Two of the smallest pieces in the show come closest to summing up the collective sensibility at work here: Noel Cuin’s assemblage, “Farewell to Myth,” has a minuscule figure on a tree branch waving a handkerchief at a white horse pierced by a bright pink feather; and Presence Panchounette has two red-capped dwarfs playing the part of prominent art critics who are “discussing the comparative virtues” of a black square and a brick pattern framed above them.

Much of the art looks silly or sophomoric, but it reflects a serious effort to be part of its time and to question a tradition of art as precious objects and commodities. When Presence Panchounette skewers art books as weights on an exercise machine, the absurd sculpture reads as a humorous attention-getter and as a desperate attempt to find a fresh direction.

To anyone familiar with art history, the approaches being forged here are not new; they are a tired retooling of revolutionary ideas set forth by Dadaists, Surrealists and Pop artists. Nonetheless, it’s intriguing to see what’s going on in France among a group of artists little known here and to note individual temperaments as expressed through content.

Nicole Stenger presents a distinctly female point of view when she illuminates a plastic dish rack with fluorescent bulbs and labels it “Soyez Maniaque!” (Be a Fanatic!). Daniel Tremblay, the most interesting artist among the “new” group, mixes dreamlike images with such mundane materials as Astroturf.
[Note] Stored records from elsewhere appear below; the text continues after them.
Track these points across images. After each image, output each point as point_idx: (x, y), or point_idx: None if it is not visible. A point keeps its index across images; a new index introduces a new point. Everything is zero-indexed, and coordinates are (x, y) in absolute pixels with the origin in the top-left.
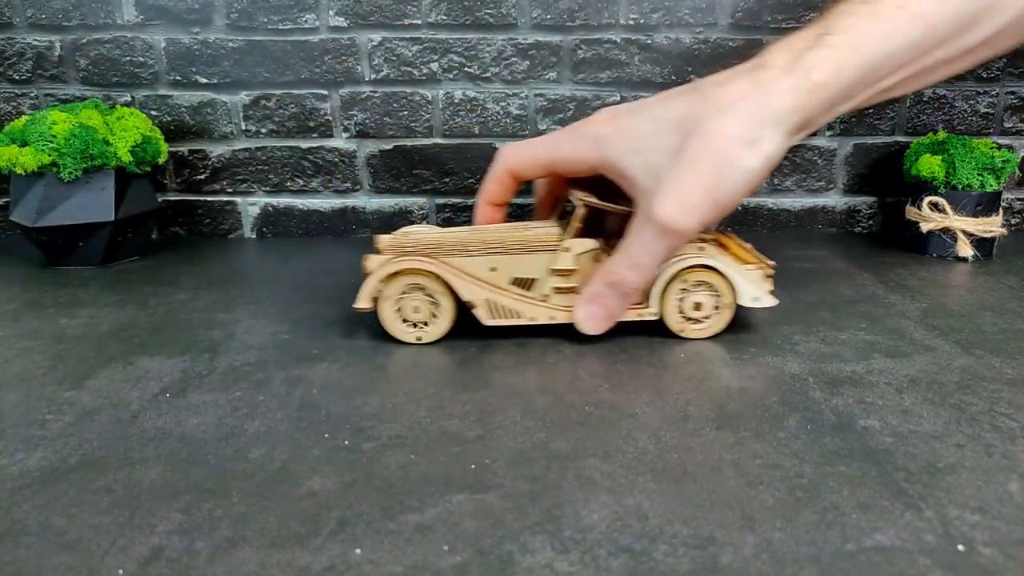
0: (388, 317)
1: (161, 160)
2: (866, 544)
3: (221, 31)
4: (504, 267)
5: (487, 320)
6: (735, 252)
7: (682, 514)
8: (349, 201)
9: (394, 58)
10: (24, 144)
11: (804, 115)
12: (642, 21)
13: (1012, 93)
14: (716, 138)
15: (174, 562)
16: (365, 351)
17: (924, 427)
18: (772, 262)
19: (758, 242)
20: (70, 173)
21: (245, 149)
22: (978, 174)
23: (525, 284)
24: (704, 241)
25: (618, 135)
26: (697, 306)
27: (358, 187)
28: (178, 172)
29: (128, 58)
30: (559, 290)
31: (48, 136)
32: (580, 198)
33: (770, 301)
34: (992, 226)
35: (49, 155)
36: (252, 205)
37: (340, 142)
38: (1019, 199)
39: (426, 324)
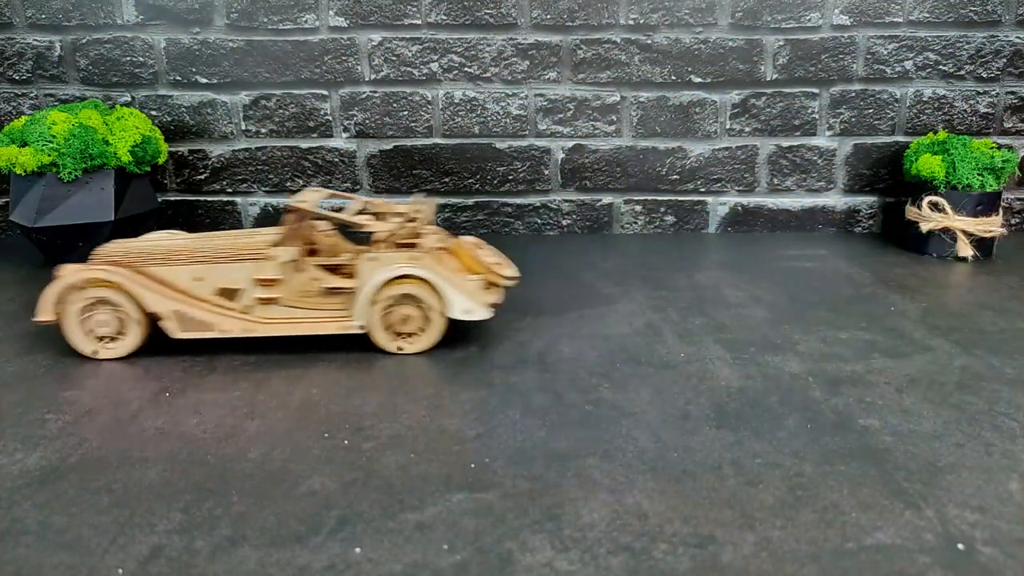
0: (71, 331)
1: (161, 160)
2: (866, 543)
3: (221, 31)
4: (210, 277)
5: (176, 333)
6: (465, 261)
7: (682, 513)
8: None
9: (394, 58)
10: (24, 144)
11: None
12: (642, 21)
13: (1012, 93)
14: None
15: (174, 561)
16: (365, 351)
17: (924, 426)
18: (508, 273)
19: (758, 242)
20: (70, 173)
21: (245, 149)
22: (978, 174)
23: (229, 294)
24: (427, 251)
25: None
26: (406, 319)
27: (358, 187)
28: (178, 172)
29: (128, 58)
30: (262, 301)
31: (48, 136)
32: (294, 202)
33: (483, 313)
34: (992, 226)
35: (49, 155)
36: (252, 205)
37: (340, 142)
38: (1019, 199)
39: (113, 339)
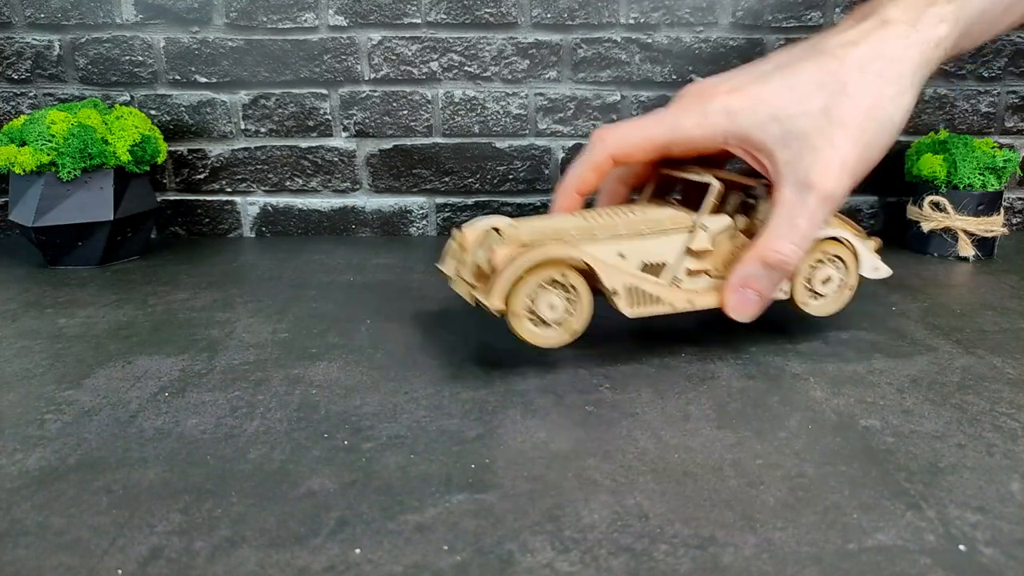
0: (516, 315)
1: (160, 159)
2: (867, 544)
3: (220, 30)
4: (633, 252)
5: (628, 310)
6: (842, 223)
7: (683, 514)
8: (349, 200)
9: (394, 57)
10: (23, 144)
11: (928, 68)
12: (642, 20)
13: (1013, 92)
14: (865, 98)
15: (173, 562)
16: (365, 351)
17: (925, 427)
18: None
19: None
20: (69, 172)
21: (244, 148)
22: (979, 173)
23: (654, 270)
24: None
25: (752, 105)
26: (827, 280)
27: (358, 186)
28: (177, 171)
29: (127, 57)
30: (690, 273)
31: (47, 136)
32: (714, 174)
33: (887, 271)
34: (993, 226)
35: (48, 155)
36: (251, 204)
37: (340, 141)
38: (1020, 199)
39: (558, 324)
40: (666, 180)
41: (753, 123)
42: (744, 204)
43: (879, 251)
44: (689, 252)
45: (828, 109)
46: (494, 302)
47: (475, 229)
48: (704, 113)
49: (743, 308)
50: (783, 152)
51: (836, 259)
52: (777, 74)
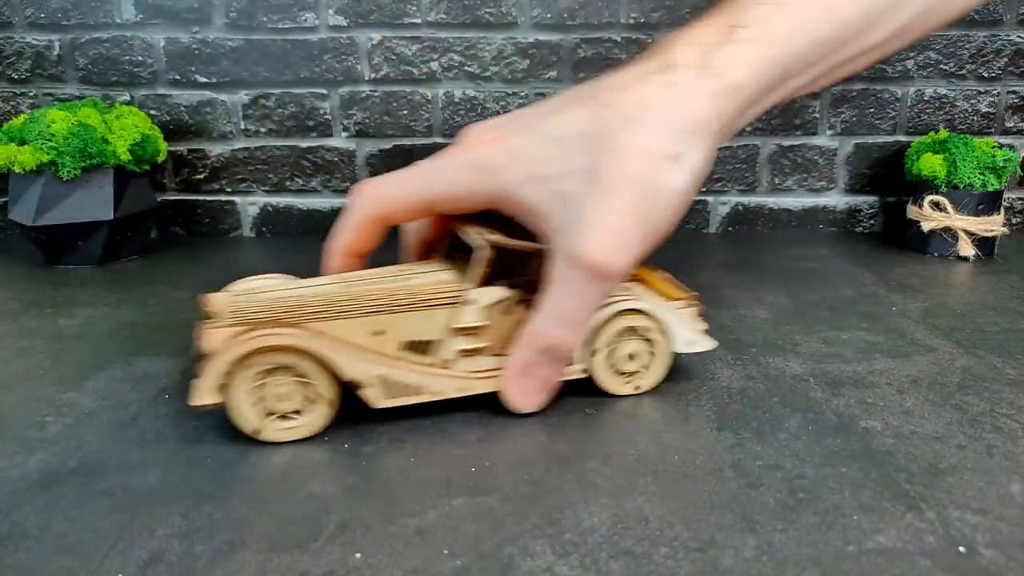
0: (242, 410)
1: (160, 159)
2: (867, 546)
3: (220, 30)
4: (393, 329)
5: (380, 402)
6: (658, 287)
7: (683, 516)
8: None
9: (394, 57)
10: (23, 143)
11: (723, 121)
12: (643, 20)
13: (1013, 92)
14: (633, 157)
15: (174, 566)
16: None
17: (925, 428)
18: (695, 295)
19: (759, 241)
20: (69, 172)
21: (244, 148)
22: (979, 173)
23: (420, 348)
24: (636, 279)
25: (511, 161)
26: (631, 357)
27: None
28: (177, 171)
29: (127, 57)
30: (465, 353)
31: (47, 135)
32: (484, 237)
33: (707, 344)
34: (993, 225)
35: (48, 154)
36: (251, 204)
37: (340, 141)
38: (1020, 198)
39: (298, 413)
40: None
41: (514, 183)
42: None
43: (701, 314)
44: (459, 330)
45: (594, 170)
46: (199, 398)
47: (224, 293)
48: (464, 167)
49: (525, 398)
50: (551, 217)
51: (630, 332)
52: (545, 123)
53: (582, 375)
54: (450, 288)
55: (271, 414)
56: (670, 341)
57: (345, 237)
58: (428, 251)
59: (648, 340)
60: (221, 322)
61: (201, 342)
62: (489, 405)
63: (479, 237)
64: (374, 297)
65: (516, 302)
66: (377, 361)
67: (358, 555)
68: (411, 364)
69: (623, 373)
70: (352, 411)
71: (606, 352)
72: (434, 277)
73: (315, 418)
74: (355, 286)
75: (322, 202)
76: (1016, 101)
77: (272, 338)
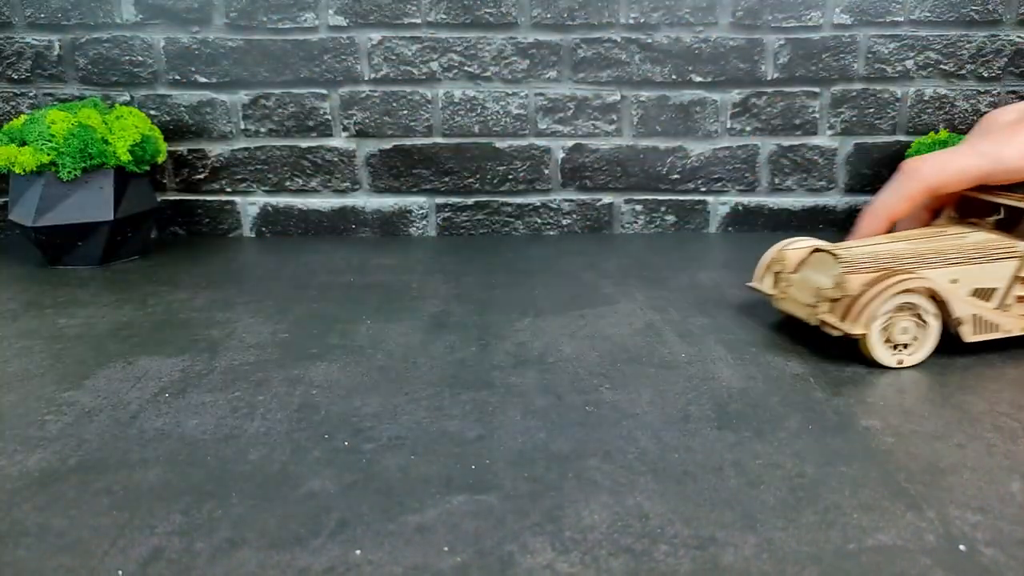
0: (875, 340)
1: (160, 159)
2: (867, 544)
3: (220, 30)
4: (965, 278)
5: (970, 336)
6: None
7: (683, 514)
8: (348, 200)
9: (393, 57)
10: (23, 143)
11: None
12: (642, 20)
13: (1013, 93)
14: None
15: (174, 563)
16: (365, 351)
17: (925, 427)
18: None
19: (759, 242)
20: (69, 172)
21: (244, 148)
22: None
23: (984, 295)
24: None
25: None
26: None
27: (357, 186)
28: (177, 171)
29: (127, 57)
30: (1020, 299)
31: (47, 135)
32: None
33: None
34: None
35: (48, 154)
36: (251, 204)
37: (339, 141)
38: None
39: (905, 347)
40: (969, 202)
41: None
42: None
43: None
44: (1018, 279)
45: None
46: (857, 328)
47: (795, 249)
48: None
49: None
50: None
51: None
52: None
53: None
54: (1006, 244)
55: (892, 345)
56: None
57: (896, 203)
58: (928, 220)
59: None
60: (858, 268)
61: (842, 285)
62: (488, 400)
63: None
64: (953, 251)
65: None
66: (971, 303)
67: (358, 552)
68: (984, 307)
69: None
70: (351, 408)
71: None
72: (983, 236)
73: (924, 351)
74: (930, 242)
75: (322, 202)
76: (1016, 101)
77: (916, 281)
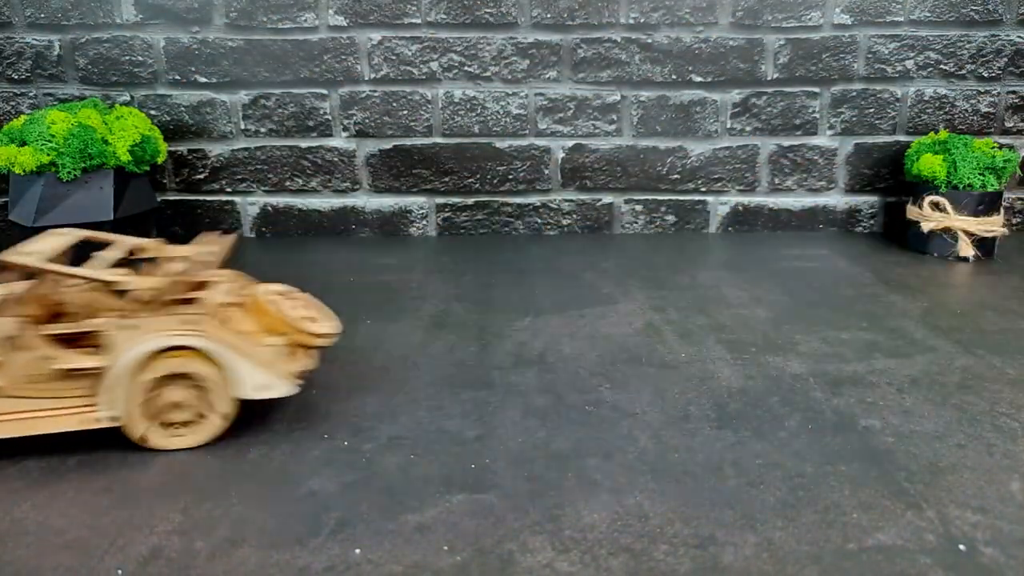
0: None
1: (160, 159)
2: (867, 543)
3: (220, 30)
4: None
5: None
6: (263, 318)
7: (683, 514)
8: (348, 200)
9: (393, 57)
10: (23, 144)
11: None
12: (642, 20)
13: (1013, 93)
14: None
15: (173, 562)
16: (365, 351)
17: (925, 427)
18: (321, 330)
19: (759, 242)
20: (69, 173)
21: (244, 148)
22: (979, 174)
23: None
24: (208, 310)
25: None
26: (175, 406)
27: (357, 186)
28: (177, 172)
29: (127, 57)
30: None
31: (47, 136)
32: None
33: (284, 388)
34: (993, 226)
35: (48, 155)
36: (251, 204)
37: (339, 141)
38: (1020, 199)
39: None
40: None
41: None
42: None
43: (306, 348)
44: None
45: None
46: None
47: None
48: None
49: None
50: None
51: (178, 376)
52: None
53: (112, 424)
54: None
55: None
56: (234, 385)
57: None
58: None
59: (201, 385)
60: None
61: None
62: (488, 400)
63: (10, 255)
64: None
65: (34, 338)
66: None
67: (358, 551)
68: None
69: (168, 424)
70: (350, 408)
71: (143, 398)
72: None
73: None
74: None
75: (322, 202)
76: (1016, 101)
77: None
Jean-Luc Vilmouth’s “crowd” surrounding a “batsman” with a wall of faces betrays a fascination with primitive masks. He cuts simple visages in everything from plastic bowls to brushes.
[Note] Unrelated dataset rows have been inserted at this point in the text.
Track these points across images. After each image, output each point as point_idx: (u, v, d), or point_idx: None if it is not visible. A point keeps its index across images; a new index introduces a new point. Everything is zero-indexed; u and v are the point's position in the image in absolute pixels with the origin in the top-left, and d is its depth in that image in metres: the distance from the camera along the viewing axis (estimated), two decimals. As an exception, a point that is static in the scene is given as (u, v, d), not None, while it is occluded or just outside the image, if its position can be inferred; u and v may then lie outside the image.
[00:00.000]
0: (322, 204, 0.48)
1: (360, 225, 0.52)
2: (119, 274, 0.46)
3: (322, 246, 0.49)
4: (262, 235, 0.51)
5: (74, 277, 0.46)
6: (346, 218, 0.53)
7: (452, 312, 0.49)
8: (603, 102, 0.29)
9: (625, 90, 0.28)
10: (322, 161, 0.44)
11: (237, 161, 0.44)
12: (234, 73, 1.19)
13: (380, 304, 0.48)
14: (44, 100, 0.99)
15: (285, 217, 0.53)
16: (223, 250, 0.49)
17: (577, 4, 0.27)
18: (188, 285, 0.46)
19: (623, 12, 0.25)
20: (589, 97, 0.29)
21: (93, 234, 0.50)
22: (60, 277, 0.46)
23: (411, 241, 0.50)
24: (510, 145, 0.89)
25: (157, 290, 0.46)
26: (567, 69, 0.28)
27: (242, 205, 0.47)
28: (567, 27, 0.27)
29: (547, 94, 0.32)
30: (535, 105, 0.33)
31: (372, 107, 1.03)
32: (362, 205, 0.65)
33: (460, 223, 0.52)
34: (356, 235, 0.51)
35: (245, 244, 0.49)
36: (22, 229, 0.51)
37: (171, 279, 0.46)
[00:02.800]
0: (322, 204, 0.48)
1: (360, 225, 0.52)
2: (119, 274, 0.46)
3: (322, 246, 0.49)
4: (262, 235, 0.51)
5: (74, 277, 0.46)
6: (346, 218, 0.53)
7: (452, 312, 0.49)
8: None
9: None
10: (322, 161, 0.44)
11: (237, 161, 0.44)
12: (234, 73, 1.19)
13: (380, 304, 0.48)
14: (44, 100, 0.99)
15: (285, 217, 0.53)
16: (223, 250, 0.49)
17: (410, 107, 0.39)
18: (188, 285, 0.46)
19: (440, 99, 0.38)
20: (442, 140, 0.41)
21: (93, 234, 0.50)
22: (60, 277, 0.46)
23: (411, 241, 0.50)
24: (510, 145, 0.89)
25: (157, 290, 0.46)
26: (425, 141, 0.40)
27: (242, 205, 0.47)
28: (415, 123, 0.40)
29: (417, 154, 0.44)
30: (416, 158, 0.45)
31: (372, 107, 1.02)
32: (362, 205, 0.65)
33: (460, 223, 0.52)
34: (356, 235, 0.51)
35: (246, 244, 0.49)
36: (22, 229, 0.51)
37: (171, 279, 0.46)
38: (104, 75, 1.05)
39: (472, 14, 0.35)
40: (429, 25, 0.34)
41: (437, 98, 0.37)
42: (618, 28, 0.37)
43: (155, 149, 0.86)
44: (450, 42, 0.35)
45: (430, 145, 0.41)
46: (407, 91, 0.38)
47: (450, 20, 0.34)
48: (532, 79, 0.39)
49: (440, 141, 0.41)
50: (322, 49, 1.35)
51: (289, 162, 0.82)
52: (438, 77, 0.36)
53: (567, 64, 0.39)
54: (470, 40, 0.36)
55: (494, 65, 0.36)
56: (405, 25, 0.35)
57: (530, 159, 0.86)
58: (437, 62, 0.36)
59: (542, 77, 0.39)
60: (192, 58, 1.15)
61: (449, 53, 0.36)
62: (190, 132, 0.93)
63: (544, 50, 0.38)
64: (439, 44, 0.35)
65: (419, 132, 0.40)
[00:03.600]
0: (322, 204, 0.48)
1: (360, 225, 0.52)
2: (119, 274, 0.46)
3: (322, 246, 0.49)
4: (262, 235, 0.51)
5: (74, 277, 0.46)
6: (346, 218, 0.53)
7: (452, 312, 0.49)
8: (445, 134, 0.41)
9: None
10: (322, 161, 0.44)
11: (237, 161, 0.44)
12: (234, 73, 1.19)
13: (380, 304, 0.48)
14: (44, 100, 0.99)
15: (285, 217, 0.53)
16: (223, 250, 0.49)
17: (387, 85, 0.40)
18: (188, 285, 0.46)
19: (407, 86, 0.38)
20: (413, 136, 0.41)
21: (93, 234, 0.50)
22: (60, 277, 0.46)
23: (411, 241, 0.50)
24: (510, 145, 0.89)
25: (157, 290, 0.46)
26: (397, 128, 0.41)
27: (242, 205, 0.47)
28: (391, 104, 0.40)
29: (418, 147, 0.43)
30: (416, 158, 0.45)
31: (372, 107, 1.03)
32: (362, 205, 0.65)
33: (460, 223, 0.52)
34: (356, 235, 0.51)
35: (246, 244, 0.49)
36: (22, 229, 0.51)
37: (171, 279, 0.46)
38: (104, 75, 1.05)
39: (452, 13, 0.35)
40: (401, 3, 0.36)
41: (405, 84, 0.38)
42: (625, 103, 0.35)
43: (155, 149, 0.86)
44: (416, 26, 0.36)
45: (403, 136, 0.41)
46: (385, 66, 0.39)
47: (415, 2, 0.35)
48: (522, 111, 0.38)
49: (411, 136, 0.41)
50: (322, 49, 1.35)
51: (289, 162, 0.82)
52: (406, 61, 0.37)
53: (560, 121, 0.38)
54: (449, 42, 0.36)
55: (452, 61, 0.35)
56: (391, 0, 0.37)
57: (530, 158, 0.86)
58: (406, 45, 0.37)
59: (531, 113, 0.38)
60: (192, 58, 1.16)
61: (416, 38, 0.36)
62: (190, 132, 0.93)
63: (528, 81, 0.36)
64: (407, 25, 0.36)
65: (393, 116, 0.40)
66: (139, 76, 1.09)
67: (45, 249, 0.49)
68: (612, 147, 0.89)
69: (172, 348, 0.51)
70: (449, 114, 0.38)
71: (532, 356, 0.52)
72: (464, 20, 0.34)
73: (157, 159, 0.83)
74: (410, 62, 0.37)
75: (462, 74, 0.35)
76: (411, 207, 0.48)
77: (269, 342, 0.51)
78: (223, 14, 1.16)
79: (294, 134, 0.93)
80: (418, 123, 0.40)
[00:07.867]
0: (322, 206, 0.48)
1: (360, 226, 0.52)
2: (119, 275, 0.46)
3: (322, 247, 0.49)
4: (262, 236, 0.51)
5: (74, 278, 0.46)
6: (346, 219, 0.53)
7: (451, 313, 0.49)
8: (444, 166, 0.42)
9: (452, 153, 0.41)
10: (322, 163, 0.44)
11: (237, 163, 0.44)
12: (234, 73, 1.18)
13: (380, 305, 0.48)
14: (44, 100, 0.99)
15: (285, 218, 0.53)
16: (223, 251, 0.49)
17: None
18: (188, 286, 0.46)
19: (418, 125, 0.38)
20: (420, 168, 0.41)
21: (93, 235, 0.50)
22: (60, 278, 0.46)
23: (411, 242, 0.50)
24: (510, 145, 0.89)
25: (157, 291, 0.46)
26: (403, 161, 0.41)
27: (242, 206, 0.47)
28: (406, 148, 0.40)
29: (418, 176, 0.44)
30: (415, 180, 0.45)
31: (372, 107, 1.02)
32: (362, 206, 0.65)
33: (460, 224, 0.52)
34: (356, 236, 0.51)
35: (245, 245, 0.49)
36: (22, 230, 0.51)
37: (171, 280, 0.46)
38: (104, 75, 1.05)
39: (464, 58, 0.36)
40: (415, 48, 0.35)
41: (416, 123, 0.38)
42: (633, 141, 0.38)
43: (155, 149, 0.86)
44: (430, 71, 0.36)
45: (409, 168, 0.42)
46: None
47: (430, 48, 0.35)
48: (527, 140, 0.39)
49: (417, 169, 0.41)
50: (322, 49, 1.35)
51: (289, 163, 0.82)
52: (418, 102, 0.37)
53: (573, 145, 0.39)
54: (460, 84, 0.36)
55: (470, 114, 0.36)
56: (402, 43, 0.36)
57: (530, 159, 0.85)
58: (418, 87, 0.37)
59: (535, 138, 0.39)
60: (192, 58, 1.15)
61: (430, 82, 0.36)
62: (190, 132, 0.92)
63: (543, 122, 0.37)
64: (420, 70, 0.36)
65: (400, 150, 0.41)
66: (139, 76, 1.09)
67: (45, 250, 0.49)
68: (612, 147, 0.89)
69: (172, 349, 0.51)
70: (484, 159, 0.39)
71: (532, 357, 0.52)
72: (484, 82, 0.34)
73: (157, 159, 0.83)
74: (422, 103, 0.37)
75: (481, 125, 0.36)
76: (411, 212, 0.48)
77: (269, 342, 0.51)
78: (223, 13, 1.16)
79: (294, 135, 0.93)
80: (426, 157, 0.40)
The artists do indeed manipulate reality and instill their chosen objects with new or recycled meanings; the problem is that this sort of alteration has lost its clout through repetition. It isn’t easy to wrest poetry from junk or to make a trenchant statement about contemporary culture by simply putting its products on pedestals. Eloquent transformations require more discipline than is generally in evidence here.